• **Text for analysis**:
Including Dependencies

By default, the Gradle plugin only obfuscates your project's source code. To also obfuscate a specific dependency (e.g., an internal company library distributed as a JAR), use includePackages():

Kotlin
shield {
    projectToken = "your-token"
    preset("mobile")
    includePackages("com.mycompany.internal-lib")
}

Without includePackages, dependency JARs are passed through without modification.


Global Exclusion (All Protections)

Exclude packages from all protections using the excludePackages method:

Kotlin DSL

Kotlin
shield {
    excludePackages("com.example.models", "com.example.api")
}

Groovy DSL

Groovy
shield {
    excludePackages "com.example.models", "com.example.api"
}

Per-Variant Exclusions

Kotlin
shield {
    variant("release") {
        projectToken = "your-token"
        excludePackages("com.example.debug")

        protections {
            stringEncryption = true
        }
    }
}

Per-Protection Exclusion

Append :Protection1,Protection2 to a package name to exclude it only from specific protections:

Kotlin
shield {
    excludePackages(
        "com.example.models",                                  // exclude from ALL protections
        "com.example.networking:ControlFlowMatrix",            // exclude only from ControlFlow
        "com.example.legacy:StringEncryption,ConstantMutation" // exclude from two protections
    )
}

This is useful when you want a package to get some protections but not others. For example, skip control flow on UI code for performance, but still encrypt its strings.

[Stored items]

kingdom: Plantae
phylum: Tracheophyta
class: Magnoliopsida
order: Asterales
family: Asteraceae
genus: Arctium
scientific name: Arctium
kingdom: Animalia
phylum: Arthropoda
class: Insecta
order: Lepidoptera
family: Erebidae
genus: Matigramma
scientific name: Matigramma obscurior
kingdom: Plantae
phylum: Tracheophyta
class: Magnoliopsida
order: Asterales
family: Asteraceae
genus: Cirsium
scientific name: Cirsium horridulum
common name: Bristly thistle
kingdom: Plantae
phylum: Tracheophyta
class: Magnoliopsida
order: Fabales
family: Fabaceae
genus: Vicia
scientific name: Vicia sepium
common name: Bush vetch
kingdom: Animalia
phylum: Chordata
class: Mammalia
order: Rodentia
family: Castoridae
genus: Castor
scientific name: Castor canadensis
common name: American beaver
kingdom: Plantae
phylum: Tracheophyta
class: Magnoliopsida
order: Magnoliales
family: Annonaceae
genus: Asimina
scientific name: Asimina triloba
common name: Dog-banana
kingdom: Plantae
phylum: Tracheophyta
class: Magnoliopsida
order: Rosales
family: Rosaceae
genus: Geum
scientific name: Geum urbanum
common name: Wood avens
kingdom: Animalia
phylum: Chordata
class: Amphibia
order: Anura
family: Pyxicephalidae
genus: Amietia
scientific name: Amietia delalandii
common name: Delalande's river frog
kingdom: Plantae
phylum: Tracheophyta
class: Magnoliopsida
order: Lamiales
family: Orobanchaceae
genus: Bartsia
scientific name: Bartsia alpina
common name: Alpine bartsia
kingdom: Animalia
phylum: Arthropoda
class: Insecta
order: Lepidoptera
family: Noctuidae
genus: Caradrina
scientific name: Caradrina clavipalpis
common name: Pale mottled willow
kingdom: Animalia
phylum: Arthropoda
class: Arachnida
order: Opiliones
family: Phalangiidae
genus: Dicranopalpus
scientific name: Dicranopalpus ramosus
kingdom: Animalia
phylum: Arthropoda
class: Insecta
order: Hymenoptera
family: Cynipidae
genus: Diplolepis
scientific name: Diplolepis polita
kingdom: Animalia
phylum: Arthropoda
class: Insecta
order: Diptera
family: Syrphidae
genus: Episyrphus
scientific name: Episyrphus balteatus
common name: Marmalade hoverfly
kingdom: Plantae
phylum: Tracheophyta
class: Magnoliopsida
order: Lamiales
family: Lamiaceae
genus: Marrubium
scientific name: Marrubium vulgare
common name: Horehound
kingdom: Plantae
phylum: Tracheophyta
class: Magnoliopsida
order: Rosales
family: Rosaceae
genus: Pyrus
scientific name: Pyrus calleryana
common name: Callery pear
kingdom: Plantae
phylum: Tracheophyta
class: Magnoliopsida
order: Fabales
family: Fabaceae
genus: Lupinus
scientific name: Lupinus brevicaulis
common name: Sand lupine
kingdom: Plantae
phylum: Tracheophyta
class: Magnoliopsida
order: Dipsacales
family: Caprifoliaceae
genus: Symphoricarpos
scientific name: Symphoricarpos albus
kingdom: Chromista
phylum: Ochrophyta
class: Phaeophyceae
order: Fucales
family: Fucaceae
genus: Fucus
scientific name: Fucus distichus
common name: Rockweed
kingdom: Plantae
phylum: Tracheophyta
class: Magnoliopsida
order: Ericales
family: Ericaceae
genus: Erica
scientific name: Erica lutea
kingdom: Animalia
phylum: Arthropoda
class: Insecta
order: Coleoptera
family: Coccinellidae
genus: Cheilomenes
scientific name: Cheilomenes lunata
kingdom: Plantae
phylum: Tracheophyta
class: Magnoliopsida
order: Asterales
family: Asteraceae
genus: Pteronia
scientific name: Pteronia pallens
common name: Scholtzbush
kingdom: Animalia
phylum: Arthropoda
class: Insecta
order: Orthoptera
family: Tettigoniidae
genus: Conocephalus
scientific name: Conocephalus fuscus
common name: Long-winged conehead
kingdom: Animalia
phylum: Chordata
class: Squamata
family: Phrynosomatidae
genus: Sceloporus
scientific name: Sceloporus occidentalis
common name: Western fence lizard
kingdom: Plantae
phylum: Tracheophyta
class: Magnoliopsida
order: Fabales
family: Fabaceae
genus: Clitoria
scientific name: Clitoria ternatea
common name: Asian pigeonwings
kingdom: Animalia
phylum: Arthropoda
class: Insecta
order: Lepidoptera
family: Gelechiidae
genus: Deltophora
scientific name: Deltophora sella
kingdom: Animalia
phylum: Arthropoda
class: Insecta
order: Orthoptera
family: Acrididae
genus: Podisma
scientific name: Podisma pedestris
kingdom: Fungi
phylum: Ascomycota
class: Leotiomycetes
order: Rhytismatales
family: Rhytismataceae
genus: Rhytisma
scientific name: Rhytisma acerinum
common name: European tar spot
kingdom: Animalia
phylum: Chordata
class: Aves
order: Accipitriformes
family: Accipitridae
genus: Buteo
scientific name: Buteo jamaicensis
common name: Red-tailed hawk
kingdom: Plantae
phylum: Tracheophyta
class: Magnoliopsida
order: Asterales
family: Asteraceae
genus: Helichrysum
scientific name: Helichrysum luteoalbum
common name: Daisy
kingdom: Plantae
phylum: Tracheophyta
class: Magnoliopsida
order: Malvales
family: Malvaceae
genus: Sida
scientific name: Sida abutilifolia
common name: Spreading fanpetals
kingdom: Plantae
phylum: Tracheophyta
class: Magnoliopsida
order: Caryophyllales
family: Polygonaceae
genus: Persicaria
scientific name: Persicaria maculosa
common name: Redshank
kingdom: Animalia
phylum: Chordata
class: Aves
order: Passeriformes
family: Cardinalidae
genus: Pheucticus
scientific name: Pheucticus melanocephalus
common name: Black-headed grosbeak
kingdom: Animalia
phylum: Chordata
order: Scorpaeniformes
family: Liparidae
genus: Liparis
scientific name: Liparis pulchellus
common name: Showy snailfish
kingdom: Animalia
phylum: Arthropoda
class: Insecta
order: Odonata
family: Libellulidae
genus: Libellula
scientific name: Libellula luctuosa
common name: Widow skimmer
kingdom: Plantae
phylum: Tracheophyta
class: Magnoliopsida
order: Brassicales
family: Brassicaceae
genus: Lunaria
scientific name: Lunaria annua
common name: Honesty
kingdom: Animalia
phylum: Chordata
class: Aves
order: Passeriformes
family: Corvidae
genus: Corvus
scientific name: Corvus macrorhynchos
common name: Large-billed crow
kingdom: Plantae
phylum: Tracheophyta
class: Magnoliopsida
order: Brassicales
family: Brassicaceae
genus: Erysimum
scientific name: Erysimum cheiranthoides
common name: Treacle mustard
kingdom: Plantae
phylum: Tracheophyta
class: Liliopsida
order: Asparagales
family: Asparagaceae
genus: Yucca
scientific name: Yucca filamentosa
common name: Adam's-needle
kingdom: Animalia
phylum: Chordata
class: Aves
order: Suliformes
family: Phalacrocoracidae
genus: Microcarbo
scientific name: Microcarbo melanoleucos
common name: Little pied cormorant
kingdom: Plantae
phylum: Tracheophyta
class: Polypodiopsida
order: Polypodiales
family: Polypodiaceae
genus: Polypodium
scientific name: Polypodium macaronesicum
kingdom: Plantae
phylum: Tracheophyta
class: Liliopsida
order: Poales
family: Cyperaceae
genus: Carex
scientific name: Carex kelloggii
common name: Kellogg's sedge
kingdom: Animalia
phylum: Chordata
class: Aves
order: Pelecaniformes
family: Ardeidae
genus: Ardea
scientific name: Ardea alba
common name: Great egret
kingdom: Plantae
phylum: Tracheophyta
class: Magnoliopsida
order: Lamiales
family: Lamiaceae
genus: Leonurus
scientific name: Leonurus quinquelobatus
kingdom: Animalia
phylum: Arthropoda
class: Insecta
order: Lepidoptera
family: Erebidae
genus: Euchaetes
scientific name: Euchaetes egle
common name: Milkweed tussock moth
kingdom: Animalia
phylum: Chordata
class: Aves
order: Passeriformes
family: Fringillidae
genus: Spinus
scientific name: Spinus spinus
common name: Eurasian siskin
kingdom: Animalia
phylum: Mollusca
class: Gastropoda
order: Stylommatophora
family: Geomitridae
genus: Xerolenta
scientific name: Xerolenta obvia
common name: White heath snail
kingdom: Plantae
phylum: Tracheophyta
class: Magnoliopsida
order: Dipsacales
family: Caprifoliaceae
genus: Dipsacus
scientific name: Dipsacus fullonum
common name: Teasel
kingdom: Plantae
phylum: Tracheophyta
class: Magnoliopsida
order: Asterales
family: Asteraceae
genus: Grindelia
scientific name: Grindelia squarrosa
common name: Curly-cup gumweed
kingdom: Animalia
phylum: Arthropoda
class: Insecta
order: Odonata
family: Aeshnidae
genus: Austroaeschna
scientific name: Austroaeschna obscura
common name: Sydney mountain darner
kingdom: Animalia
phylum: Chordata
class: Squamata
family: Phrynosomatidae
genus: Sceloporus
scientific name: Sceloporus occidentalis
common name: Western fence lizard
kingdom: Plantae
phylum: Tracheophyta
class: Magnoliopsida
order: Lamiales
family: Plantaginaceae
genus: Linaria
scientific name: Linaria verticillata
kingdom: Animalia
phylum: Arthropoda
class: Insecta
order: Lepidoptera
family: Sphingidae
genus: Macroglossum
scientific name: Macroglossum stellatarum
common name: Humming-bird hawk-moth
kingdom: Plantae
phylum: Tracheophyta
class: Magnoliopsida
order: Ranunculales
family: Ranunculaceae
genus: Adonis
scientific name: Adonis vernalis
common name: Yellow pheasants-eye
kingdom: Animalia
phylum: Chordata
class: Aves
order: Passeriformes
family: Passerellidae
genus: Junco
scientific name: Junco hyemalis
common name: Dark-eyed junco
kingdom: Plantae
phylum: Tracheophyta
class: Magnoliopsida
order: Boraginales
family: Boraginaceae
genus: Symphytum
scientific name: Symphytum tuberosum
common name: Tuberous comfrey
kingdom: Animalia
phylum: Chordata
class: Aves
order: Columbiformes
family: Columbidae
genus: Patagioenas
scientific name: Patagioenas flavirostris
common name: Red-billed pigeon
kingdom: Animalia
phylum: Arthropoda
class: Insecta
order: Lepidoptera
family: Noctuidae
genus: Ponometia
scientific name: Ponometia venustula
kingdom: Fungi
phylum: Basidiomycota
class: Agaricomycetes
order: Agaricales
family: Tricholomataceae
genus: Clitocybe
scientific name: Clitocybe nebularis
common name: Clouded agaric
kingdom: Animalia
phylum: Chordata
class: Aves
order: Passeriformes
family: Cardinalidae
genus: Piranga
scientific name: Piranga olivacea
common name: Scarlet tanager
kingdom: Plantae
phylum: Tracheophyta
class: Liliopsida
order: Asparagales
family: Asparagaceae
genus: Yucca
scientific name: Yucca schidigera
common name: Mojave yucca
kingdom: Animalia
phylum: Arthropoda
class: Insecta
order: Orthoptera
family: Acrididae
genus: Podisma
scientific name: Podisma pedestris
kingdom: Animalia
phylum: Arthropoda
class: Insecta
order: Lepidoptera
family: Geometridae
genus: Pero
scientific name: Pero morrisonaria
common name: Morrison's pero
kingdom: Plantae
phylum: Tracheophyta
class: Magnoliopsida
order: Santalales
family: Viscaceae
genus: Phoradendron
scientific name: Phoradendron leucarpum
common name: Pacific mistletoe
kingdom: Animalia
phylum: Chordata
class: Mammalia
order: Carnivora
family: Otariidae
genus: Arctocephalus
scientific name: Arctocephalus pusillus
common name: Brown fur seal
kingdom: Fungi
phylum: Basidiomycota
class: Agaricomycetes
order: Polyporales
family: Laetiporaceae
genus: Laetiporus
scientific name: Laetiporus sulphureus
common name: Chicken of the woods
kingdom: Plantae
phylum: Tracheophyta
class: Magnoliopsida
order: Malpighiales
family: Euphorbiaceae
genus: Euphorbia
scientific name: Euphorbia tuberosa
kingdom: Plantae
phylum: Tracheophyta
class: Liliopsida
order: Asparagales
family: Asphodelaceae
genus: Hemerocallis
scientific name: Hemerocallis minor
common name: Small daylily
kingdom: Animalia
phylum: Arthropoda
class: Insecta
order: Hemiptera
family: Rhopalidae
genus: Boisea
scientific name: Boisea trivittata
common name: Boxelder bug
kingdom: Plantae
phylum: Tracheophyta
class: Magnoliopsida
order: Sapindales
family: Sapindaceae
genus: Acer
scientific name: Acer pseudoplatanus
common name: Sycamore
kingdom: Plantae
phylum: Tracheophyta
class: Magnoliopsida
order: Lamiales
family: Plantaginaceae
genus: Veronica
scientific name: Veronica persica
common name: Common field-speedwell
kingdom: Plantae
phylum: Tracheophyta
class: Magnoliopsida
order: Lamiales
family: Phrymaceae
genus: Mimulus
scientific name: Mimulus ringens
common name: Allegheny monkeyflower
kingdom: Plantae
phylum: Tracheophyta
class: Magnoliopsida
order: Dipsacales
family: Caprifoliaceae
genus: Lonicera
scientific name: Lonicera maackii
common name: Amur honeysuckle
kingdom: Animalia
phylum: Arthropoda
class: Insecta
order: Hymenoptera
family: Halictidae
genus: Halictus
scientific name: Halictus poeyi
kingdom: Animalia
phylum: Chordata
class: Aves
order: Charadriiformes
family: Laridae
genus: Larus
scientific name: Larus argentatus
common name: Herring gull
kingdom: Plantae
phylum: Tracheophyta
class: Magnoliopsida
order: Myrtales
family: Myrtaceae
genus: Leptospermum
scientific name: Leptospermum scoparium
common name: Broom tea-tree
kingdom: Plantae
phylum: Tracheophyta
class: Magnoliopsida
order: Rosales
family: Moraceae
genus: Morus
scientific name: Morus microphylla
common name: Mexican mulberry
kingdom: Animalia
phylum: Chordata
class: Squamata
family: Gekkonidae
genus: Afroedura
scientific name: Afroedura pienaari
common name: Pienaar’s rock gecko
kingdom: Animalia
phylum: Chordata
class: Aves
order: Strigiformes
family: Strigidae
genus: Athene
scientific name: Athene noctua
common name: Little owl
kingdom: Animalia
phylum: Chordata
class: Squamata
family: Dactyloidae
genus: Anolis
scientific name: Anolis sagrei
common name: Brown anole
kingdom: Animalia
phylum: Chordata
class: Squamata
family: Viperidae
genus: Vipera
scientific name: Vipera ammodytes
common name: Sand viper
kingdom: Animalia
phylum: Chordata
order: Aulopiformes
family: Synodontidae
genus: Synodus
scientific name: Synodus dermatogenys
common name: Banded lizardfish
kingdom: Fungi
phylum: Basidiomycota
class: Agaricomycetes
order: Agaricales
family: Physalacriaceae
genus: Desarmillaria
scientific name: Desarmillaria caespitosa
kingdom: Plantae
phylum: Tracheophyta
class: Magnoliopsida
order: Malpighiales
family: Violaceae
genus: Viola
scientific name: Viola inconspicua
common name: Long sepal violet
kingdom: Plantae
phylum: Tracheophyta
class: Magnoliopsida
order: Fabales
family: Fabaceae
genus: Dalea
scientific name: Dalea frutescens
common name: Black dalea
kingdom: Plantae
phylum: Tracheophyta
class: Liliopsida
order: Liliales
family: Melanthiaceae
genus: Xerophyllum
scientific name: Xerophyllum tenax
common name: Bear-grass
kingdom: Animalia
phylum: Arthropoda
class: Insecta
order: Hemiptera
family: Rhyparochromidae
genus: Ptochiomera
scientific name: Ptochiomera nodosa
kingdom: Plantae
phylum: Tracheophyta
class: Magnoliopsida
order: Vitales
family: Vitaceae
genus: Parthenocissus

• **Problems to solve**:
a) Answer these questions about the Gradle plugin configuration text:
(i) What happens to dependency JARs when includePackages is not used?
(ii) Which method excludes packages from all protections?
(iii) What is appended to a package name to exclude it only from specific protections?
b) Please pick up the Gradle plugin configuration text after its last sentence and continue it.

• **Answers for the exercise**:
a)
(i) They are passed through without modification.
(ii) The excludePackages method.
(iii) A colon followed by the protection names, in the form :Protection1,Protection2.

b)
Protection Names

NameDescription
StringEncryptionXOR-based string encryption
ControlFlowMatrixControl flow obfuscation with opaque predicates
ConstantMutationInteger/constant mutation
NameObfuscationClass, method, and field renaming
DebugInfoRemovalRemoves source file names and line numbers
AntiDebugDebugger/emulator detection
AntiTamperAPK/JAR integrity validation
ReferenceProxyMethod/field call redirection through proxies (CLI/JSON only)
ResourceProtectionEmbedded resource encryption (CLI/JSON only)

Annotation-Based Exclusion

For fine-grained control at the source code level, use Shield annotations:

Java
import com.bytehide.shield.annotations.Keep;
import com.bytehide.shield.annotations.DoNotObfuscate;
import com.bytehide.shield.annotations.Exclude;

@Keep                  // Exclude from ALL protections
public class UserModel { }

@DoNotObfuscate        // Exclude from renaming only
public class ApiService { }

@Exclude(protections = {"StringEncryption"})  // Exclude from specific protections
public class LogHelper { }

See Annotations for the full annotation guide.


Why Exclude Packages

Shield transforms bytecode: it renames identifiers, encrypts strings, and restructures control flow. This can break code that relies on:

  • Reflection — Frameworks that look up classes or methods by name (Gson, Retrofit, Room)
  • Serialization — Libraries that map JSON keys to field names (Moshi, Jackson)
  • Annotation processing — Code generated by annotation processors (Dagger, Hilt)
  • Native interop — JNI methods that must match specific signatures

Common Exclusions

PackageWhy Exclude
com.example.modelsData classes used by Gson/Retrofit
com.example.apiAPI interfaces used by Retrofit
com.example.ui:ControlFlowMatrixSkip control flow on Compose UI (performance)

Example: Typical Android App

Kotlin
shield {
    variant("release") {
        projectToken = "your-token"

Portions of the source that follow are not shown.